The Kills zadomowili się na scenie na tyle mocno, że już nie drażnią ich porównania do innego damsko-męskiego duetu The White Stripes. Jeśli już, to bardziej przypominają The Dead Weather, inny zespół Jacka White’a, w którym Alison Mosshart jest wokalistką.
W The Kills ma za partnera Anglika Jammiego Hince’a, o którym było ostatnio głośno z powodu rozwodu ze słynną modelką Kate Moss. Ich szósta w dorobku płyta pokazuje, jak doskonale funkcjonują w ramach duetu.

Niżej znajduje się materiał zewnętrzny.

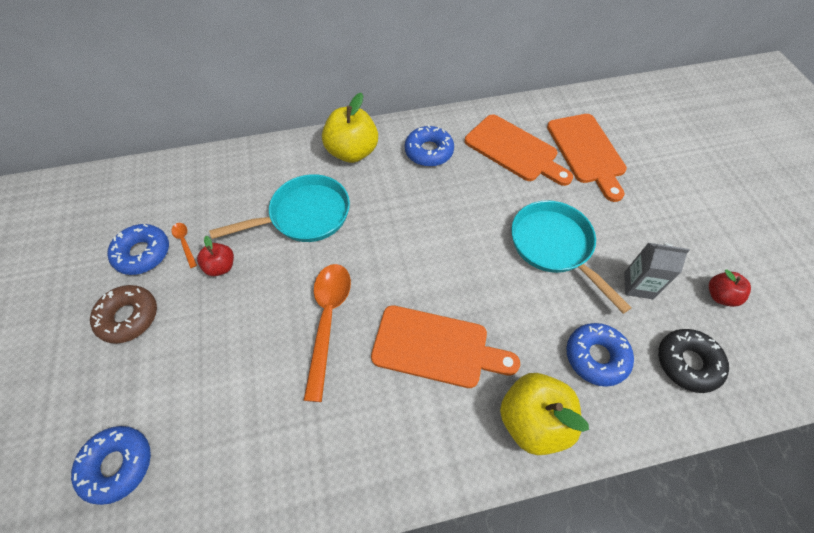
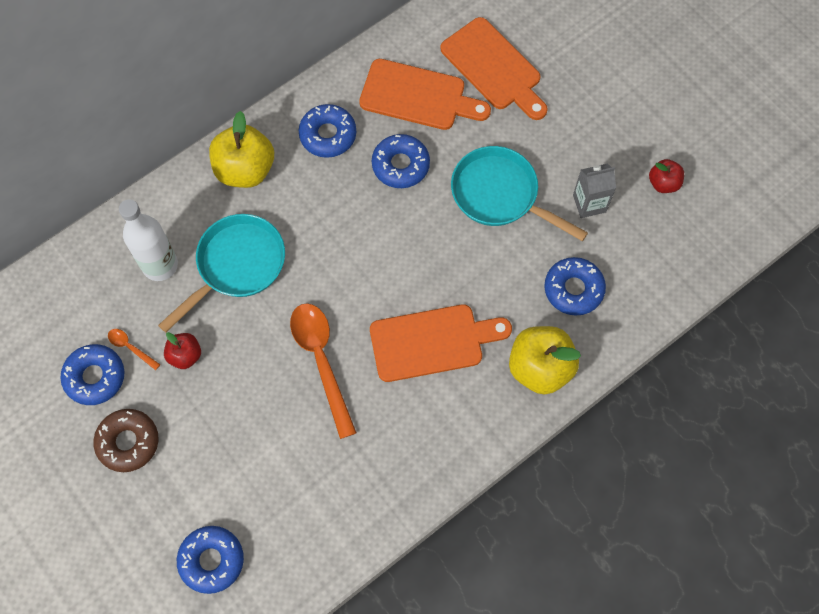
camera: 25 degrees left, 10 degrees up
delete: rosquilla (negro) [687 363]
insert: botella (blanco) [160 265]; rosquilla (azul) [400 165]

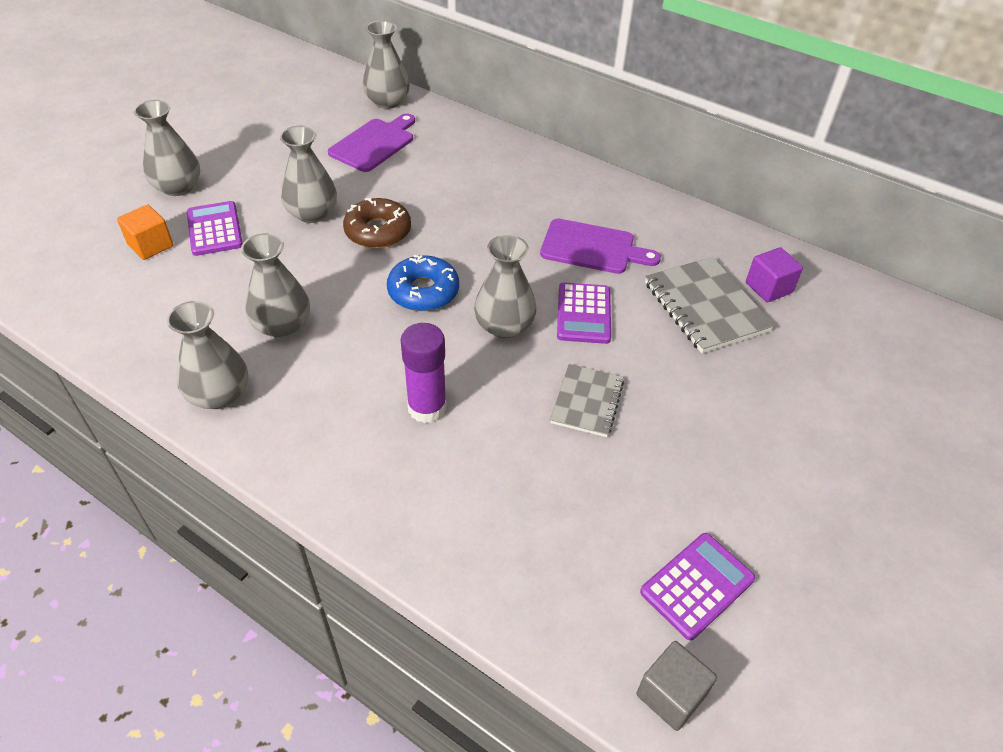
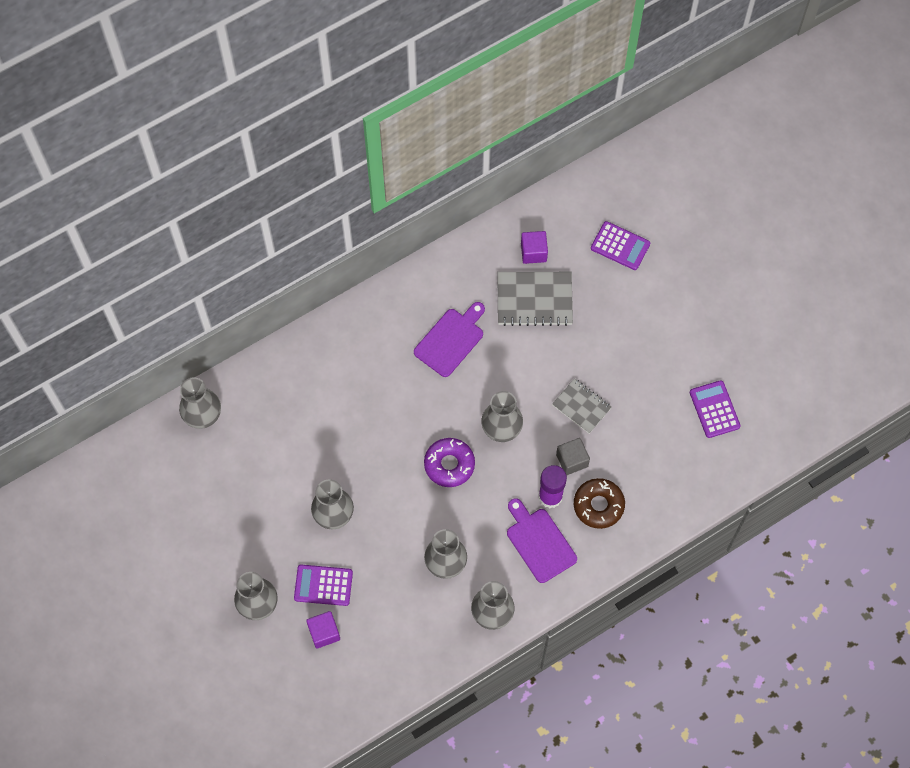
camera: 65 degrees left, 20 degrees up
move: tabla de cortar (morado) [374 143] to [539 542]; cubo (gris) [670 695] to [572 460]; rosquilla (marrón) [378 231] to [598 505]; calculadora (morado) [584 314] to [620 246]
recolor: cubo (naranja) [150 245] to cubo (morado) [324 632]; rosquilla (azul) [423 291] to rosquilla (morado) [449 464]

Główną wokalistką jest tu Alison, a Jammie dośpiewuje tylko pewne partie. Trzeba przyznać, że Amerykanka świetnie sobie radzi na rockowym poletku. Jak mało kto potrafi oddać emocje, zachowuktóre tkwią w tekstach piosenek.
Jej głos ma nieco chłodną barwę, kojarzącą się z Siouxie Sioux i Shirley Mason z Garbage. Na "God Games" nie zabrakło dynamicznych utworów z ciętymi gitarowymi riffami, choćby otwierający album "New York" czy "Wasterpiece".
Ale to tylko jedna twarz zespołu. The Kills zaczęli tworzyć przy fortepianie, co zaowocowało utworami bardziej subtelnymi i tajemniczymi, jak "Going To Heaven" albo "Blank". W "LA Hex" i "My Girls My Girls" pojawia się chór Compton Kidz Club Choir. Rewelacyjny triphopowy "Love and Tenderness" ma coś z klimatu nagrań Massive Attack.